Speaking of the Guggenheim Bilbao/Frank Gehry, which I was here before detouring into jazz yesterday, it looks as if revisionism — or reality — is starting to set in.
Last Friday, a New York Times article about Metz described how the city is hitching its wagon to the star of a Centre Pompidou-Metz, hoping to attract 200,000 visitors annually:
Metz has dreams of becoming a European artistic hub, but that will mean cashing in on what many here, including the mayor, call “the Guggenheim effect,” after the urban transformation of Bilbao, Spain, that centered on the striking Guggenheim museum designed by Frank Gehry.
But then the article brought Metz down to earth.
For Thomas Werquin, an economist and the president of an association that studies urban planning projects, the Guggenheim effect is a “myth.”
“A lot of cities now think that having a big, branded museum is enough to make a name for themselves; it’s a big problem,” he said. “The museum is a great element of urban marketing, but not a cultural policy.”
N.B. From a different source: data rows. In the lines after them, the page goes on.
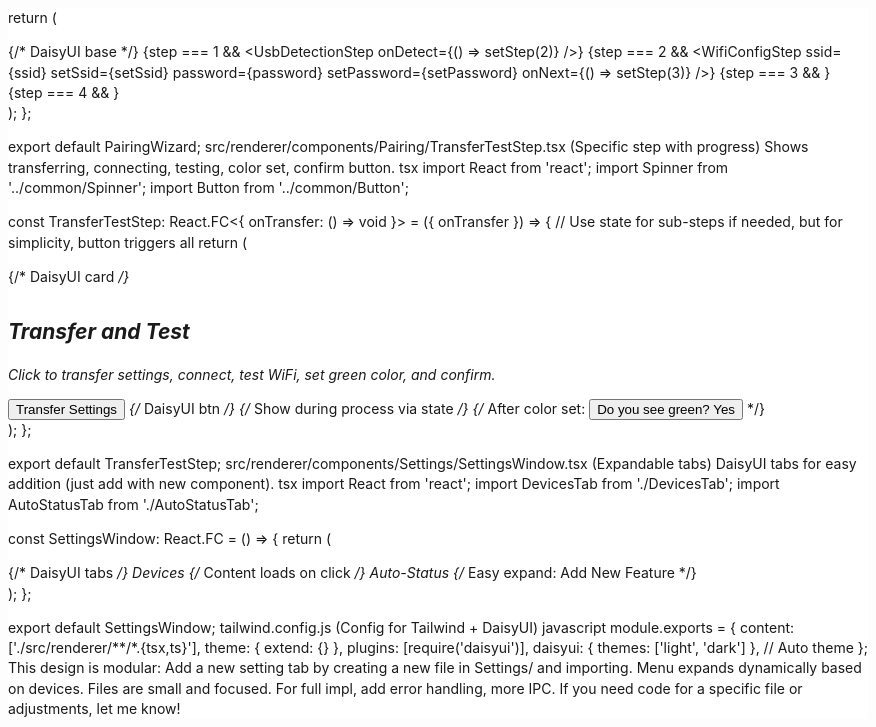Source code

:   return (
    <div className="p-4 bg-base-100 min-h-screen"> {/* DaisyUI base */}
      {step === 1 && <UsbDetectionStep onDetect={() => setStep(2)} />}
      {step === 2 && <WifiConfigStep ssid={ssid} setSsid={setSsid} password={password} setPassword={setPassword} onNext={() => setStep(3)} />}
      {step === 3 && <TransferTestStep onTransfer={handleTransfer} />}
      {step === 4 && <SuccessStep />}
    </div>
  );
};

export default PairingWizard;
src/renderer/components/Pairing/TransferTestStep.tsx (Specific step with progress)
Shows transferring, connecting, testing, color set, confirm button.
tsx
import React from 'react';
import Spinner from '../common/Spinner';
import Button from '../common/Button';

const TransferTestStep: React.FC<{ onTransfer: () => void }> = ({ onTransfer }) => {
  // Use state for sub-steps if needed, but for simplicity, button triggers all
  return (
    <div className="card bg-base-200 p-4 shadow-xl"> {/* DaisyUI card */}
      <h2 className="text-xl font-bold">Transfer and Test</h2>
      <p>Click to transfer settings, connect, test WiFi, set green color, and confirm.</p>
      <Button onClick={onTransfer} className="btn-primary">Transfer Settings</Button> {/* DaisyUI btn */}
      {/* Show <Spinner /> during process via state */}
      {/* After color set: <Button>Do you see green? Yes</Button> */}
    </div>
  );
};

export default TransferTestStep;
src/renderer/components/Settings/SettingsWindow.tsx (Expandable tabs)
DaisyUI tabs for easy addition (just add <tab> with new component).</tab>
tsx
import React from 'react';
import DevicesTab from './DevicesTab';
import AutoStatusTab from './AutoStatusTab';

const SettingsWindow: React.FC = () => {
  return (
    <div className="tabs tabs-boxed"> {/* DaisyUI tabs */}
      <a className="tab">Devices</a> <DevicesTab /> {/* Content loads on click */}
      <a className="tab">Auto-Status</a> <AutoStatusTab />
      {/* Easy expand: Add <a className="tab">New Feature</a> <NewTab /> */}
    </div>
  );
};

export default SettingsWindow;
tailwind.config.js (Config for Tailwind + DaisyUI)
javascript
module.exports = {
  content: ['./src/renderer/**/*.{tsx,ts}'],
  theme: { extend: {} },
  plugins: [require('daisyui')],
  daisyui: { themes: ['light', 'dark'] }, // Auto theme
};
This design is modular: Add a new setting tab by creating a new file in Settings/ and importing. Menu expands dynamically based on devices. Files are small and focused. For full impl, add error handling, more IPC. If you need code for a specific file or adjustments, let me know!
For Mr. Werquin, the Guggenheim museum only served as an “accelerator” in Bilbao’s already strong and determined urban policy.
I’m with Werquin. Museums are being asked to do too much. They’re about art, not tourism — except when those two things align.
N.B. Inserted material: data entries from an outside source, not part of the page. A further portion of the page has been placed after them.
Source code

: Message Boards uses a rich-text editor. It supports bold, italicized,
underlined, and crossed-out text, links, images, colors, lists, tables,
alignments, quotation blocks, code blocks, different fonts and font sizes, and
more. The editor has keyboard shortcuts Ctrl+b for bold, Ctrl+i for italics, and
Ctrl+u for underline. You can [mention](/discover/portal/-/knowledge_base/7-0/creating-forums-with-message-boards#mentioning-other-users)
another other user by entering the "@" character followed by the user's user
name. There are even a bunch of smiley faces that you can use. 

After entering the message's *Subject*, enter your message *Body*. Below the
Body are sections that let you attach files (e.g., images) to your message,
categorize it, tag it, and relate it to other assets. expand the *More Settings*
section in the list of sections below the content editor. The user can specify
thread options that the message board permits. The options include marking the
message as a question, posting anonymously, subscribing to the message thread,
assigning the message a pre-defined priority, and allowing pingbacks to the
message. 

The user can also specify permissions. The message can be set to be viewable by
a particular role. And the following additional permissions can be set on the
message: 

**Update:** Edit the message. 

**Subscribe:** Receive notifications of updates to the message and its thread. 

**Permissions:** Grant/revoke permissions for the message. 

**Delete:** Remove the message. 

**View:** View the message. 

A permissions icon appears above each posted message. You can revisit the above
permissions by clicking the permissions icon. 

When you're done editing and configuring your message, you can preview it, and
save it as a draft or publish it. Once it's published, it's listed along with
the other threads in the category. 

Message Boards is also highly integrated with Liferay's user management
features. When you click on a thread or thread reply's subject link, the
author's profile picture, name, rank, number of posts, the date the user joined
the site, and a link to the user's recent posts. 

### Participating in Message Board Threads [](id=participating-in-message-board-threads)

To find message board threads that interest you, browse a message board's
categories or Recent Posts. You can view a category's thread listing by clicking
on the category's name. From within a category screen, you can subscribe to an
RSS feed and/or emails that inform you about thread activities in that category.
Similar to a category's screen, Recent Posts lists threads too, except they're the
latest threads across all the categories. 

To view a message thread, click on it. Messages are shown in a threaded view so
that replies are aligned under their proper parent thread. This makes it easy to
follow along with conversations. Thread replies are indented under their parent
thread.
The article had one very interesting revelation (to me), however: It said that Pompidou-Metz “will have the right to choose among the 65,000 artworks that the Pompidou center in Paris, the largest contemporary collection in Europe, has in storage.” In storage? How will that draw people?
Sounds to me as if they are counting mainly on the architecture (pix here), not a good bet for sustained tourism.